Landmark coordinate records
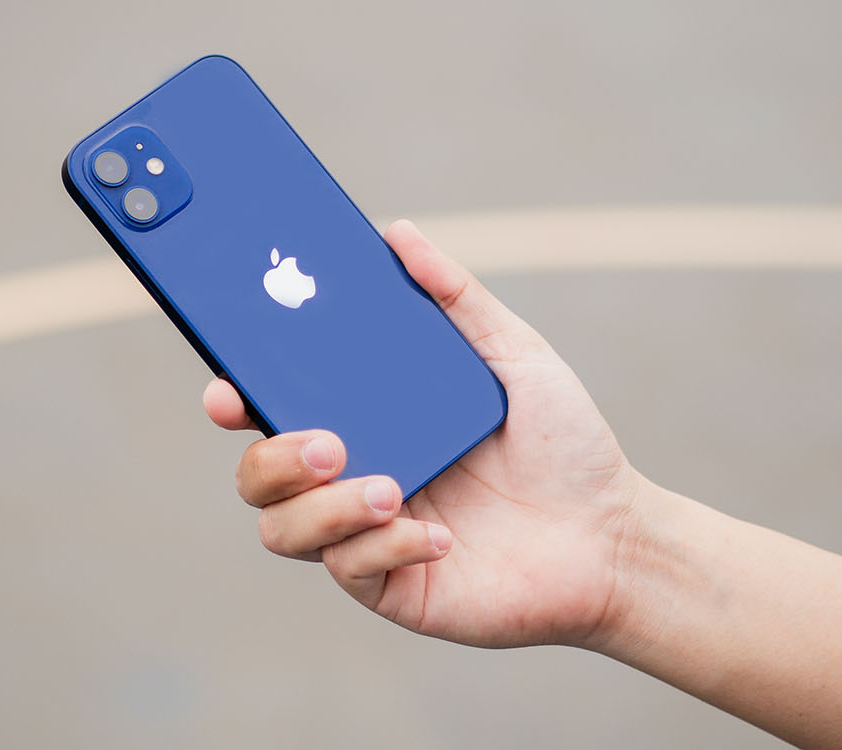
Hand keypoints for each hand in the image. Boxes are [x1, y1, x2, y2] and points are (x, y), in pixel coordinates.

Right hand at [203, 220, 643, 647]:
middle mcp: (350, 476)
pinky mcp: (389, 586)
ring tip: (388, 487)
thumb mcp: (513, 356)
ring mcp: (363, 534)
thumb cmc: (562, 444)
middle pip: (257, 473)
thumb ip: (454, 297)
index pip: (272, 406)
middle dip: (273, 456)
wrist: (613, 536)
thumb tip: (396, 232)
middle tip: (328, 441)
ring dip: (321, 508)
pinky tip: (440, 536)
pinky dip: (384, 546)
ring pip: (282, 529)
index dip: (235, 396)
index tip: (229, 386)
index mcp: (365, 418)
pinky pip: (347, 570)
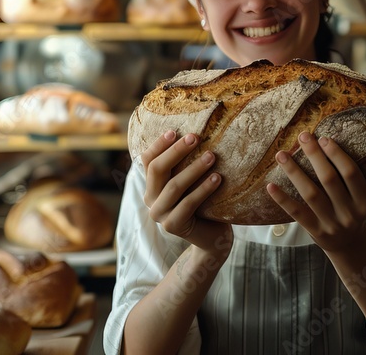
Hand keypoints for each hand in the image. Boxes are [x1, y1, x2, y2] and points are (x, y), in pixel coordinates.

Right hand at [141, 130, 232, 256]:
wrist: (212, 236)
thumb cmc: (204, 204)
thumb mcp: (192, 181)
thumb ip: (186, 164)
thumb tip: (196, 131)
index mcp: (151, 185)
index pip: (148, 160)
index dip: (159, 144)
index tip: (175, 130)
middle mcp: (150, 199)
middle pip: (157, 170)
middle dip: (176, 151)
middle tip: (196, 138)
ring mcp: (159, 214)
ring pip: (174, 186)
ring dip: (194, 169)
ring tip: (212, 156)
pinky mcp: (172, 226)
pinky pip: (188, 204)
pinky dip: (204, 189)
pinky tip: (217, 178)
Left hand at [266, 131, 365, 253]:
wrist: (348, 245)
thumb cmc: (350, 210)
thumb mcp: (359, 197)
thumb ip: (348, 177)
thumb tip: (323, 142)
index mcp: (365, 201)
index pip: (351, 173)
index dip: (336, 154)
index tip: (323, 138)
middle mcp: (349, 213)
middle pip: (329, 179)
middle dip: (314, 155)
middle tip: (303, 137)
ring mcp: (332, 224)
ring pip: (310, 193)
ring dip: (294, 172)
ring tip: (281, 155)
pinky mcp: (315, 231)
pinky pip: (296, 212)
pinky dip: (282, 199)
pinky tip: (270, 186)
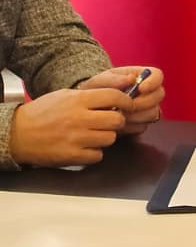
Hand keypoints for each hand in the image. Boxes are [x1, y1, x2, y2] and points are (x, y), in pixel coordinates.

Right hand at [9, 87, 127, 166]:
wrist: (17, 134)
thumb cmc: (43, 113)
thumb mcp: (66, 95)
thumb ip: (93, 93)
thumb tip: (122, 89)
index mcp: (78, 100)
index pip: (115, 97)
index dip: (126, 101)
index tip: (127, 105)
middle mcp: (79, 119)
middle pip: (117, 120)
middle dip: (118, 121)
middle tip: (111, 121)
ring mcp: (75, 139)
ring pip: (110, 138)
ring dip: (106, 137)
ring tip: (95, 134)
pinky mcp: (71, 156)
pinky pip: (98, 155)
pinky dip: (95, 152)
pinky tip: (86, 146)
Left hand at [79, 66, 165, 134]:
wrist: (87, 109)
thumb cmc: (96, 90)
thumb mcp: (100, 81)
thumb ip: (113, 79)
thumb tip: (131, 79)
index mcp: (141, 76)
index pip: (157, 75)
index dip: (153, 82)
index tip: (140, 88)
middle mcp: (148, 92)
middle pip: (159, 95)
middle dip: (143, 102)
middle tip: (126, 106)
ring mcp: (147, 108)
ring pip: (153, 113)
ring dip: (136, 116)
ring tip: (119, 115)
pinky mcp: (141, 123)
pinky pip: (142, 127)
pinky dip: (130, 126)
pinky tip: (118, 124)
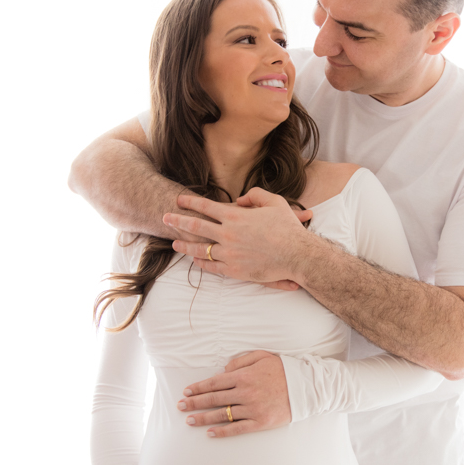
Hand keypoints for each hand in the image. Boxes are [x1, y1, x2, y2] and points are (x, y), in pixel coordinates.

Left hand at [164, 188, 315, 289]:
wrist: (298, 255)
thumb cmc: (288, 228)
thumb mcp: (274, 201)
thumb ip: (254, 195)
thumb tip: (239, 200)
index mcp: (235, 216)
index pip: (205, 206)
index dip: (190, 202)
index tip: (179, 200)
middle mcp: (228, 234)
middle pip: (196, 226)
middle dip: (178, 221)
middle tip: (165, 217)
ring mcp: (229, 253)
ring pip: (200, 249)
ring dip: (185, 245)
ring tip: (174, 243)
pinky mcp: (234, 270)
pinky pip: (212, 266)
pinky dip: (201, 263)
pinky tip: (195, 261)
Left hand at [177, 351, 290, 437]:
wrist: (306, 387)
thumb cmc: (283, 370)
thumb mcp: (262, 356)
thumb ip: (240, 362)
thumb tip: (222, 371)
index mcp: (244, 376)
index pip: (215, 382)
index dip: (199, 387)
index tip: (186, 391)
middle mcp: (246, 393)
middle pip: (214, 399)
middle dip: (194, 403)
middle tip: (180, 406)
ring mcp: (252, 409)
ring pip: (222, 415)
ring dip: (203, 418)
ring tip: (189, 421)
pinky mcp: (260, 422)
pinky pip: (237, 428)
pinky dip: (222, 431)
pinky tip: (209, 433)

# [What is being asked]
Could you reproduce all of the data above exactly and skip any image?

# [Your response]
Hand keypoints for each hand in the image. Boxes are [x1, y1, x2, y2] and points are (x, y), in pixel coordinates.

Right hand at [203, 220, 643, 647]:
middle mcp: (350, 476)
pinky mcp: (389, 586)
ring tip: (388, 487)
thumb mcp: (513, 356)
ring mcp: (363, 534)
thumb cmc: (562, 444)
middle pip: (257, 473)
thumb ip: (454, 297)
index pip: (272, 406)
middle dip: (273, 456)
wrist: (613, 536)
thumb tip: (396, 232)
middle tip: (328, 441)
ring dip: (321, 508)
pinky tip: (440, 536)
pinky dip: (384, 546)
ring pip: (282, 529)
index dip: (235, 396)
index tip: (229, 386)
index mcp: (365, 418)
pinky pip: (347, 570)
Hand keypoints for each hand in the image. Boxes are [x1, y1, x2, y2] and points are (x, y), in pixel coordinates.

Right hand at [141, 130, 232, 256]:
wrist: (212, 236)
thumb cmc: (204, 204)
thumb mcp: (192, 181)
thumb ip: (186, 164)
thumb tip: (196, 131)
index mcp: (151, 185)
index pip: (148, 160)
index dip: (159, 144)
index tip: (175, 130)
middle mcp: (150, 199)
middle pip: (157, 170)
middle dip: (176, 151)
middle tip: (196, 138)
ring mcp: (159, 214)
ring pip: (174, 186)
ring dip: (194, 169)
ring tip: (212, 156)
pinky mcp: (172, 226)
pinky pip: (188, 204)
pinky dip: (204, 189)
pinky tip: (217, 178)
Left hand at [266, 131, 365, 253]:
wrist: (348, 245)
thumb cmc: (350, 210)
thumb mcp: (359, 197)
thumb ip: (348, 177)
thumb tip: (323, 142)
index mcp: (365, 201)
index pip: (351, 173)
index dip: (336, 154)
index tip: (323, 138)
middle mcp: (349, 213)
middle pip: (329, 179)
middle dip: (314, 155)
middle tip: (303, 137)
ring mcp: (332, 224)
ring pip: (310, 193)
ring dip: (294, 172)
ring tip: (281, 155)
pinky mcp: (315, 231)
pinky pip: (296, 212)
pinky dip: (282, 199)
pinky tip: (270, 186)
Hand keypoints for each hand in the image. Boxes are [x1, y1, x2, y2] and points are (x, y), in pixel coordinates.

Right hand at [9, 87, 127, 166]:
wrist: (17, 134)
thumb cmc: (43, 113)
thumb mcp: (66, 95)
thumb ip: (93, 93)
thumb tip: (122, 89)
index mcp: (78, 100)
index pip: (115, 97)
index dip: (126, 101)
index tip: (127, 105)
middle mcp: (79, 119)
middle pip: (117, 120)
middle dip: (118, 121)
middle tip: (111, 121)
ring mcp: (75, 139)
ring pip: (110, 138)
ring dip: (106, 137)
ring tip: (95, 134)
pinky mcp: (71, 156)
pinky pip: (98, 155)
pinky dip: (95, 152)
pinky tip: (86, 146)
Left hand at [79, 66, 165, 134]:
wrist: (87, 109)
thumb cmc: (96, 90)
thumb mcp: (100, 81)
thumb ip: (113, 79)
thumb tip: (131, 79)
index mcp: (141, 76)
index pip: (157, 75)
index dip: (153, 82)
index tip: (140, 88)
middle mcp: (148, 92)
middle pip: (159, 95)
middle dip: (143, 102)
middle tip: (126, 106)
ring mcp: (147, 108)
ring pip: (153, 113)
ring dip: (136, 116)
ring tip: (119, 115)
pinky mcp: (141, 123)
pinky pip: (142, 127)
pinky dip: (130, 126)
pinky tip: (118, 124)
Hand keypoints for each hand in the image. Boxes are [x1, y1, x2, y2] and points are (x, y), in pixel coordinates.

Left hand at [164, 188, 315, 289]:
wrist: (298, 255)
thumb cmc: (288, 228)
thumb mcp: (274, 201)
thumb ip: (254, 195)
thumb tip: (239, 200)
index mcp: (235, 216)
index pip: (205, 206)
index dip: (190, 202)
index tip: (179, 200)
middle mcp: (228, 234)
middle pip: (196, 226)
middle dip: (178, 221)
middle tip: (165, 217)
ring mcp: (229, 253)
ring pip: (200, 249)
ring dip: (185, 245)
ring tip: (174, 243)
pinky mcp: (234, 270)
pinky pip: (212, 266)
pinky dip: (201, 263)
pinky tip: (195, 261)
Left hand at [177, 351, 290, 437]:
wrist: (306, 387)
thumb cmc: (283, 370)
thumb mcp: (262, 356)
thumb ip: (240, 362)
thumb tip: (222, 371)
index mcp: (244, 376)
index pip: (215, 382)
index dip: (199, 387)
index tip: (186, 391)
middle mcp: (246, 393)
middle pip: (214, 399)
middle dip: (194, 403)
middle tip: (180, 406)
ring mcp: (252, 409)
ring pip: (222, 415)
ring dip: (203, 418)
ring tip: (189, 421)
pinky mcp: (260, 422)
pinky pip: (237, 428)
pinky dip: (222, 431)
pinky tip: (209, 433)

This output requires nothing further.